— BEGIN Record extracts —
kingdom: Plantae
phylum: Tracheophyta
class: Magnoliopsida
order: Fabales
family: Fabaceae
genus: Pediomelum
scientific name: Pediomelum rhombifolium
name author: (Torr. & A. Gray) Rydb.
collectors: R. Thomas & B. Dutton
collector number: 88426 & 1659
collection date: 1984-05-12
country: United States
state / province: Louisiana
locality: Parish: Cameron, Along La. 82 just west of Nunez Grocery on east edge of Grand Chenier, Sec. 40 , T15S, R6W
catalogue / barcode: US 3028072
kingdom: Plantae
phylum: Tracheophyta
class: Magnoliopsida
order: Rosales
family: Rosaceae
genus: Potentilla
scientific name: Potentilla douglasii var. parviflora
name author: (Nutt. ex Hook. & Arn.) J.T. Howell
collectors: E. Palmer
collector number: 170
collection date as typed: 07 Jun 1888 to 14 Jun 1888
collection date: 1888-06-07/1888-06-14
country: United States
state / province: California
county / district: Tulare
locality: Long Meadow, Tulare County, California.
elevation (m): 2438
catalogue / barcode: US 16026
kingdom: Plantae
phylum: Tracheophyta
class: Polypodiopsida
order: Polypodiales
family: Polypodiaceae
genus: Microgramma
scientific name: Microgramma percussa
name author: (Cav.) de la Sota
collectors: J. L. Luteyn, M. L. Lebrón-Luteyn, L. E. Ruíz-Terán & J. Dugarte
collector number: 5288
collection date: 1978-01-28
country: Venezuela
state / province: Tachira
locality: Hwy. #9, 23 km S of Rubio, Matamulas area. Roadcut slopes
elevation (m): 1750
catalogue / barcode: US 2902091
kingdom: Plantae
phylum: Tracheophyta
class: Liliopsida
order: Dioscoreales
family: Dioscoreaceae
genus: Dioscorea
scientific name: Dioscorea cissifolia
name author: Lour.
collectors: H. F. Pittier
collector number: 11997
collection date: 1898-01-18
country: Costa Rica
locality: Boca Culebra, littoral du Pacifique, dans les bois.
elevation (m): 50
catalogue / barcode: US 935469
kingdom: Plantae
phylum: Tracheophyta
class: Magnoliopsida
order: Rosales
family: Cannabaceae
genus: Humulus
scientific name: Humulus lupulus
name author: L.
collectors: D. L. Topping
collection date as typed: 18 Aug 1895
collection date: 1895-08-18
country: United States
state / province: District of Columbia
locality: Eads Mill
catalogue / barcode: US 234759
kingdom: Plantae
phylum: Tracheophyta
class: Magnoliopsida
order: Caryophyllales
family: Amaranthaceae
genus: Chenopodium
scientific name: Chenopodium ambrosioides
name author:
— END Record extracts —
• **Stated goal**:
Arrange all of the lines above into a numbered list, omitting any blank lines.

• **Task output**:
1. kingdom: Plantae
2. phylum: Tracheophyta
3. class: Magnoliopsida
4. order: Fabales
5. family: Fabaceae
6. genus: Pediomelum
7. scientific name: Pediomelum rhombifolium
8. name author: (Torr. & A. Gray) Rydb.
9. collectors: R. Thomas & B. Dutton
10. collector number: 88426 & 1659
11. collection date: 1984-05-12
12. country: United States
13. state / province: Louisiana
14. locality: Parish: Cameron, Along La. 82 just west of Nunez Grocery on east edge of Grand Chenier, Sec. 40 , T15S, R6W
15. catalogue / barcode: US 3028072
16. kingdom: Plantae
17. phylum: Tracheophyta
18. class: Magnoliopsida
19. order: Rosales
20. family: Rosaceae
21. genus: Potentilla
22. scientific name: Potentilla douglasii var. parviflora
23. name author: (Nutt. ex Hook. & Arn.) J.T. Howell
24. collectors: E. Palmer
25. collector number: 170
26. collection date as typed: 07 Jun 1888 to 14 Jun 1888
27. collection date: 1888-06-07/1888-06-14
28. country: United States
29. state / province: California
30. county / district: Tulare
31. locality: Long Meadow, Tulare County, California.
32. elevation (m): 2438
33. catalogue / barcode: US 16026
34. kingdom: Plantae
35. phylum: Tracheophyta
36. class: Polypodiopsida
37. order: Polypodiales
38. family: Polypodiaceae
39. genus: Microgramma
40. scientific name: Microgramma percussa
41. name author: (Cav.) de la Sota
42. collectors: J. L. Luteyn, M. L. Lebrón-Luteyn, L. E. Ruíz-Terán & J. Dugarte
43. collector number: 5288
44. collection date: 1978-01-28
45. country: Venezuela
46. state / province: Tachira
47. locality: Hwy. #9, 23 km S of Rubio, Matamulas area. Roadcut slopes
48. elevation (m): 1750
49. catalogue / barcode: US 2902091
50. kingdom: Plantae
51. phylum: Tracheophyta
52. class: Liliopsida
53. order: Dioscoreales
54. family: Dioscoreaceae
55. genus: Dioscorea
56. scientific name: Dioscorea cissifolia
57. name author: Lour.
58. collectors: H. F. Pittier
59. collector number: 11997
60. collection date: 1898-01-18
61. country: Costa Rica
62. locality: Boca Culebra, littoral du Pacifique, dans les bois.
63. elevation (m): 50
64. catalogue / barcode: US 935469
65. kingdom: Plantae
66. phylum: Tracheophyta
67. class: Magnoliopsida
68. order: Rosales
69. family: Cannabaceae
70. genus: Humulus
71. scientific name: Humulus lupulus
72. name author: L.
73. collectors: D. L. Topping
74. collection date as typed: 18 Aug 1895
75. collection date: 1895-08-18
76. country: United States
77. state / province: District of Columbia
78. locality: Eads Mill
79. catalogue / barcode: US 234759
80. kingdom: Plantae
81. phylum: Tracheophyta
82. class: Magnoliopsida
83. order: Caryophyllales
84. family: Amaranthaceae
85. genus: Chenopodium
86. scientific name: Chenopodium ambrosioides
87. name author:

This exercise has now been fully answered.